The time for authentic leadership is now. According to the 2018 Edelman Trust Barometer, the public’s confidence in the traditional structures of American leadership is now fully undermined and has been replaced with a strong sense of fear, uncertainty, and disillusionment.
Leaders who inspire trust will help pull us out of this slump by demonstrating self-awareness, honesty, and courage; by building honest relationships based on their real values. And, by listening. To themselves, and to the people with whom they work and socialize.
Authentic leaders aren’t afraid to express themselves honestly, to ask the difficult questions and take action based on what they hear.
Here’s an example of an authentic leader who has impressed me greatly. On my recent trip to Brazil, I met Cristina Palmaka, the President of SAP Brazil, one of the most important global subsidiaries of the company. Cristina is a highly experienced professional in the IT segment in Brazil with a strong focus on innovation. I found her wonderful because she shared her fears, likes, dislikes, and own leadership path with the group in a very open and honest way. She is highly influential because of this authenticity.
“Being authentic as a leader is hard work and takes years of experience in leadership roles. No one can be authentic without fail; everyone behaves inauthentically at times, saying and doing things they will come to regret,” writes Bill George, author of True North: Discover Your Authentic Leadership. “The key is to have the self-awareness to recognize these times and listen to close colleagues who point them out.”
Self-awareness and listening are closely linked. To be self-aware, you must listen to yourself first and understand how your experiences, values, beliefs, gender, education, and social status can impact what you hear, and how you take action. Armed with that insider knowledge, you can listen, free of assumptions and judgments, to the people you lead, and make strategic decisions based on what you have learned from your discussions.

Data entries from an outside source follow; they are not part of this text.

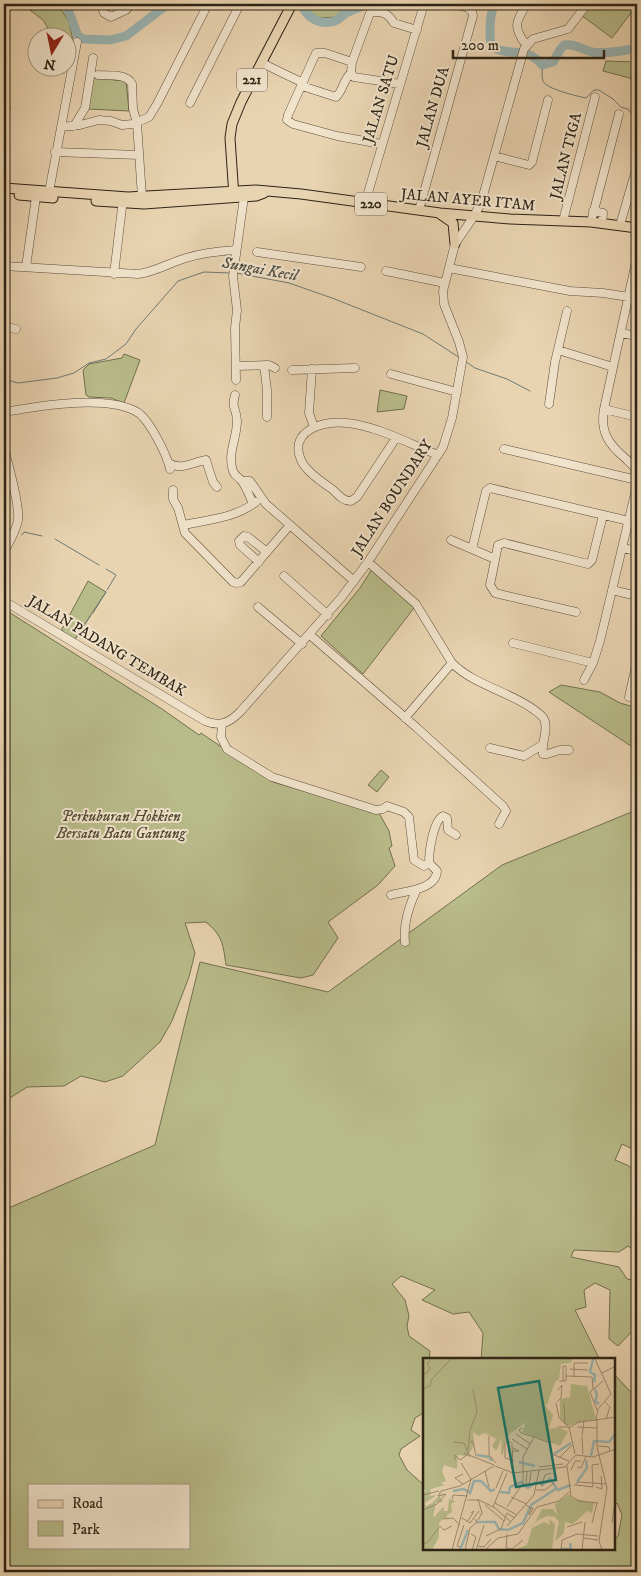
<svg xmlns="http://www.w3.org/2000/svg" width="641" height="1576" font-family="'IM FELL DW Pica',serif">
<rect width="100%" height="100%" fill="#e9d4b1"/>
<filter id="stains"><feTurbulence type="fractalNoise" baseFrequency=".004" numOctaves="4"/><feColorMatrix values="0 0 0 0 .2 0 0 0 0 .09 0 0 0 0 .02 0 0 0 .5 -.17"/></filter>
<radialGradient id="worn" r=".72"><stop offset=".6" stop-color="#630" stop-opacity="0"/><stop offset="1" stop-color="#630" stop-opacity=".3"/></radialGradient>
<path fill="#b8bc8a" stroke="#727050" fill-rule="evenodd" d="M22 4H58L69 22 73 40 68 38 55 37V31L49 30 43 20Z
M308 4H359L343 9 336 17 320 18 312 15 307 7Z
M590 4H637V5L612 38 581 15Z
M606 61 637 62V80L603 71Z
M93 78 126 81 129 111 88 109Z
M124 354 140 360 124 403 111 398 89 397 86 395 83 370 89 364 122 358Z
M380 390 407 396 404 409 377 412Z
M372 569 414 608 363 674 321 636 360 588Z
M88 581 106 592 75 639 62 631V629Z
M4 609 162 709 199 735 201 733 273 782 379 813 389 831 392 846 389 848 395 866 378 885 328 922 338 938 313 975 301 978 226 965C223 945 223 936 206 922L185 923 195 953 189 977 172 1021 160 1042 123 1076 105 1082 81 1076 64 1086 27 1087 10 1098H4Z
M561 685 600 692 620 703 637 708V750L549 692Z
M381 770 389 777 377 792 368 785Z
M637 789V1151L622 1144 615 1160 629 1166 637 1173V1265L635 1251 628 1246 619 1252 574 1250 571 1257 619 1267 627 1279 637 1281V1326L618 1346 609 1339 610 1290 595 1283 584 1290 586 1307 575 1310 600 1360H481L483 1333 469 1312 453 1314 422 1300 435 1290 401 1276 392 1284 405 1300 409 1316 407 1326 409 1336 430 1351 429 1360H425V1412L415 1418 411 1430 420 1436 401 1449 399 1455 407 1470 425 1486V1550H615V1539L618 1536 622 1515 617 1503 615 1505V1375L637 1399V1572H4V1210L155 1145 200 962 328 992 502 865 634 811ZM29 1485H189V1547H29Z"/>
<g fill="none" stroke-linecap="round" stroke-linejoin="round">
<path stroke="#6e7b75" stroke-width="1" d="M542 65C543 70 541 77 543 81 546 89 577 96 586 98L594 90H599L613 99 621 107 628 109 637 121
M236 273 289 283 332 298 423 334 460 358
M465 361 475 368 507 379 530 391
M4 379 18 383 57 378 74 373 89 363 106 359 126 344 136 329 178 281 204 272 230 273
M22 535 24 532 42 536
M55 539 99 565
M106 569 116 575 107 590
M93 613 106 592
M76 638 91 615"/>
<path stroke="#9ab6b5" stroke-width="9" d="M66 4 78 36 84 39 110 40 126 36 168 4
M301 4C307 18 319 26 335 21 340 19 343 14 348 12 355 9 362 6 369 4
M494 4C491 13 490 21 490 31 490 34 490 39 491 43 494 54 517 51 527 54 533 56 538 60 542 65L553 62 560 50 564 45C575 43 582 50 592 52 606 54 623 51 637 48"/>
<defs>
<path id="minor" d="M100 4 104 13 111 17 126 10 131 4
M526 45C513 27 515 22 527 4
M352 62 325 53H316L288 115 287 120 293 124 337 136 381 144
M262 63 303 83
M98 75C109 76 126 73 132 84L133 109 137 123 142 197
M400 84 354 77 351 73 352 62 370 13C381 10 389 14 394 23L417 30
M302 86 336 97C343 91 343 80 351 73
M190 103 240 4
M4 108H6
M74 126 85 108 93 58
M61 127 80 125 99 120 111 121 122 125 133 124 149 117 157 104 208 4
M55 152 139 155
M494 156 529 165 532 162 548 100
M49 192 77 42
M365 203 424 4
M419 210 473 16 472 11 468 8 453 4
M593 211 603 213 602 223
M563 221 595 97
M591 222 619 114
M620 225 637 166
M257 252 361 267
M637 257 604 409C600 431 608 444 625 458 630 463 635 466 637 473
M4 266 138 274C155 272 169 263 186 258 202 253 219 251 236 250
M26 267 36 197
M449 268 570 291 603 293 629 297
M386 271 445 283
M114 274 123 199
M4 326 16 329
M621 333 637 336
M558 350 613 367
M264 365 267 390V417
M236 366 269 365 275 368
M312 369 309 413 314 427
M292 370 355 368
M391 374 457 392
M236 380 235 328 237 310 233 276 244 197
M235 395C231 409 237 409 237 421 237 439 227 453 233 471 235 476 237 476 241 480 246 486 250 497 253 504
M549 404 555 362 567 311
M604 409 637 417
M4 412C39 406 106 394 137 412 149 419 167 455 170 469
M396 438 357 497 351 501C342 501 338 494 332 489 323 483 305 470 301 460 288 430 325 420 347 423 377 426 410 444 438 455
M4 447C8 465 20 504 18 520 16 532 9 542 4 552
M504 449 637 480
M169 463C181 471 193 462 206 460L213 482 217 487
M242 481H250L266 504 354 581
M173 490V499L178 508 185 533 233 582 237 583 241 582 290 525
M183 525C208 520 235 518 256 502
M451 540 495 559
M622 548 637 551
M472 549 486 491 490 488 629 521
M259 562 240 545 239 541 244 536 248 537 267 552
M368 562 416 604 452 663C474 685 508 691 533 709 537 712 542 715 544 719 549 729 541 743 543 754H547L560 750H569
M284 576 328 615
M612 590 637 596
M4 601 205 721C220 727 229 723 240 712L341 598 368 562 443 447 452 418 463 357 459 342 444 304 443 291 455 244 474 216 481 203 524 49 533 39 568 29 587 4
M258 607 302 644
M576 612 495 593 490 585 498 545 504 543 588 564 592 560 603 515
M310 635 416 727 503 806 506 811 499 824
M513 643 593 663
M584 680 593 663 600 641 637 485
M629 697 637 661
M405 718 452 663
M222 724 221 737 227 749 272 777 376 810 383 809 387 806 404 812 409 817 414 860 424 866 429 863 437 871C436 890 405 891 391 895
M490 748 524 756 542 745
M429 863C429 852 433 821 443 816L447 818 448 830 456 835
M405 942C403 925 409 906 416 891"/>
<path id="major" d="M4 188 128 197 256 190 301 194 440 213 510 219 591 222 637 228
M19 195 53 198
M234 197 230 138 232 124 241 102 292 4
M96 201 144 204 256 196 264 193
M440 214 453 223 455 244"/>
</defs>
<use href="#minor" stroke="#5c4f3c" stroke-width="9"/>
<use href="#major" stroke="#2d2315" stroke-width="11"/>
<use href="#minor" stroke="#f1e3cc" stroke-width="8"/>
<use href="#major" stroke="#e9d4b1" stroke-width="9"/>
</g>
<g text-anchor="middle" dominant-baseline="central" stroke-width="4" stroke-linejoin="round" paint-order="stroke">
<g fill="#f1e3cc" stroke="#685d4c" stroke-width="1">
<rect x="237" y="68.5" width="30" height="23" rx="4"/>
<rect x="355" y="192.5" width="32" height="23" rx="4"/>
</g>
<g font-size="14" font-weight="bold" fill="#2d2315">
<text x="252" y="80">221</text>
<text x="371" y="204">220</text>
</g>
<g font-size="15" fill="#2d2315" stroke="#f1e3cc">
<text transform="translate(381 99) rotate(-73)">JALAN SATU</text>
<text transform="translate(433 107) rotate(-74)">JALAN DUA</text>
<text transform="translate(566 156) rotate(-76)">JALAN TIGA</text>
<text transform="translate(468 200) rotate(5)">JALAN AYER ITAM</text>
<text transform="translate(392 498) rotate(-57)">JALAN BOUNDARY</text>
<text transform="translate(107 646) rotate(31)">JALAN PADANG TEMBAK</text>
</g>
<g font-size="15" font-style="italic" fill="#504932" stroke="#f1e3cc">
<text x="121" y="816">Perkuburan Hokkien<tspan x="121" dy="17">Bersatu Batu Gantung</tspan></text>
</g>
<g font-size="16" font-style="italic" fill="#4e4f45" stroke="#f1e3cc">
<text transform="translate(260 269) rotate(10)">Sungai Kecil</text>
</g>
</g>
<g transform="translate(423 1358)">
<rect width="192" height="192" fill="#e9d4b1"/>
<path d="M0 1H150L147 5 138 6 136 21 132 24 124 47 121 46 130 57 126 71 136 69 145 74 137 88 99 74 103 64 84 78V82L91 85H82L80 96H78L79 80 73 93 69 88 73 81 62 75 55 78 50 74 51 87 45 98 35 97 34 111 21 107 19 113 23 123 18 125 22 127 8 131 7 138 14 137 2 145 3 148 9 145 22 132 17 139 20 144H13L10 160 20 149 21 153H25L26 141 33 143 28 146 29 154 24 157V161L21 160 16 165V179L9 192H0V135L4 132H0V127L5 129 0 127ZM148 26 164 28 173 61 144 68 137 61V41L147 39ZM146 136 149 140 171 145 169 155 164 153 150 166 142 164 141 175 132 183 136 164 132 159 124 158 115 162 110 167 101 171 111 166 119 151H130L134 157 132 146ZM126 161 132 166 129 192H90L104 187 109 170 121 164 127 167Z" fill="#b8bc8a"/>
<path fill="none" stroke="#9ab6b5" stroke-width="2.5" d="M170 1 167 14 172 17 171 24M172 31 174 38 172 43 176 46M131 96 148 85M54 97 66 99 69 103M168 98 171 83 186 84 193 75M96 104 112 108M154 124 164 110 163 102M118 128 127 121 135 132 148 127M30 133 41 131 47 135 51 123H58L68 133 72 131M77 134 86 135 87 129 98 124 105 130 113 124M53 164H72L76 171 85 172 100 165 108 147 134 130M139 191H148L147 185M37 192 45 172"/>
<path fill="none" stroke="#9e8d73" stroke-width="1" d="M172 1 188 36 175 51 173 62M147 11 165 12M179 15 193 8M0 16 4 15 7 10 4 5 7 3M143 18 169 19 170 31M151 19V5H165M136 23H143V8H140V23M0 31 7 28 9 21 28 1M134 44 138 40 139 27 135 32M182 44 187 49 183 61M133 45 136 60 145 68M141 45 142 66M174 52 167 34 180 23M173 62 193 59M174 62V89L184 130 176 183 179 192M136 69H148L155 64 174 62M146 69 152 96M155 69 174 70M99 70 96 72 98 75 111 79M93 76 107 86M66 78V97L73 105M159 78 161 63M159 79 160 96M89 81 104 91M31 84 41 85 47 99M47 84 50 83 53 98M82 85V100L91 103M89 86 90 115M175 88 186 89 187 93M45 92 47 72 54 54 50 31M41 95 71 107M89 97 90 93H96L90 90M136 100 149 87M32 102V97L37 102 44 97M38 105 48 121M72 108 90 115 142 109 153 97 170 99 193 91M144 108 148 138 156 143 175 145M116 109 140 106M154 109 158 110 163 98M148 112 152 103H158M62 113 66 129M104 114 103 126 106 127 108 114M115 125 119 127 122 117 128 115M40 126 32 120 40 116M153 127 170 129 169 107 176 106M37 128 71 108M151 128 155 124 183 126M173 129 179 131 178 118M73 130 80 113M113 132H122L131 125M0 137 16 133M15 138 18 133 37 128M88 139 104 146M29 141 30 137 45 138M55 141 59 155 55 162M44 142H56L72 150 88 164M72 145 94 157M62 147 81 163M103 147 106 149 108 150H110V151L106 157 108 150M70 149 84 115M84 149 100 125V99L111 79 127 85 129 96 146 103M0 152 14 146 23 136 15 138M39 160 47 165 56 153M20 161 30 160 37 167M45 163 51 153 48 155M169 165 174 145M189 165 191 150M84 168 111 137 116 112M144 169 159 164M48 176 53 179 49 192M63 178 78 171 84 155 92 160M160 180 175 182M0 185H4L17 168 21 172 29 168M54 188 61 189 68 181M37 189 34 188 41 167M84 190 89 191 100 182M29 192 48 121M42 192 47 170 54 164 52 161M53 192 61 167M62 192 75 180 95 176 114 149 136 143 146 134M83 192 84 176M138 192 139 182 154 176 175 178M159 192 162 164"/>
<path fill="#0f766e" fill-opacity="0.15" stroke="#0f766e" stroke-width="2.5" d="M116 23 133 122 93 129 75 30Z"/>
<rect width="192" height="192" fill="none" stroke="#2d2315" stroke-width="2.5"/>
</g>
<rect width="641" height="1576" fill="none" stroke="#e9d4b1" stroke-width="20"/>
<rect x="5" y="5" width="631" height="1566" fill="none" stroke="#2d2315" stroke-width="2.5"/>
<rect x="10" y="10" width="621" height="1556" fill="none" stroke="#2d2315"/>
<rect x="28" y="1484" width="162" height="65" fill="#f1e3cc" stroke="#a39683"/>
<rect x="38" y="1500" width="25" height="8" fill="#e9d4b1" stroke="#a39683"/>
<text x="72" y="1508" font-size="15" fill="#2d2315">Road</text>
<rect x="38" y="1521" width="25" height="15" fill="#b8bc8a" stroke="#a39683"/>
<text x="72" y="1534" font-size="15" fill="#2d2315">Park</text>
<g transform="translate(52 52) rotate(190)"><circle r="24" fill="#f1e3cc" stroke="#a39683"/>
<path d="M0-4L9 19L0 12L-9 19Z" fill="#8f2418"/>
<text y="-8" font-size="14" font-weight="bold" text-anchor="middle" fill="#2d2315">N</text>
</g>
<path d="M453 50v8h151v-8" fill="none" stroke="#2d2315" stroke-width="2.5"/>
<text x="461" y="50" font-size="15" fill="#2d2315" stroke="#f1e3cc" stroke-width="4" paint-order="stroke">200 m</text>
<rect width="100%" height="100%" filter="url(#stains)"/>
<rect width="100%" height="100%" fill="url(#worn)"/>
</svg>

Another authentic leader I’ve had the privilege of working with is Kevin Delaney, VP of Learning and Development for LinkedIn. Kevin is an HR leader with 20 years of experience in Fortune companies, start-ups, and high-growth technology companies. Kevin is very open about his personal life – his good and bad experiences, his hobbies, and his kids. I have been struck by his careful listening and honest and constructive feedback when he spoke to groups or shared his opinion in meetings.
Authentic leaders demonstrate other essential qualities, like looking at the whole person for the qualities they can bring to a team, or motivating and challenging a team to perform at high standards. Or admitting to mistakes, honestly and openly–and then moving on.
One such leader is Ralf Drews, my co-author. Ralf is the current Chairman of the Board / CEO at Greif Velox Maschinenfabrik. Ralf gives and takes direct feedback well and is known for his uncompromising integrity, and his ability to positively influence not only his direct team but an entire organization.
In today’s world, we really need authentic leaders like Cristina, Kevin, and Ralf. And we need you. If you find yourself drawn to leadership, know that the world needs your perspective, your talents, and your ability to listen to the people around you.
Don’t be afraid to go for it. Don’t feel like you can’t admit when you don’t know something. Authentic leaders are all about asking questions, listening to the answers, and leveraging the strengths of those with whom they work.
As Bill George says, “… it really gets down to the lives you touch every day in your life …and people you don’t even know sometimes whom you’ve impacted by who you are, what you stand for, by being true to what you believe.” So learn to listen. To yourself and to the people you lead or hope one day to lead.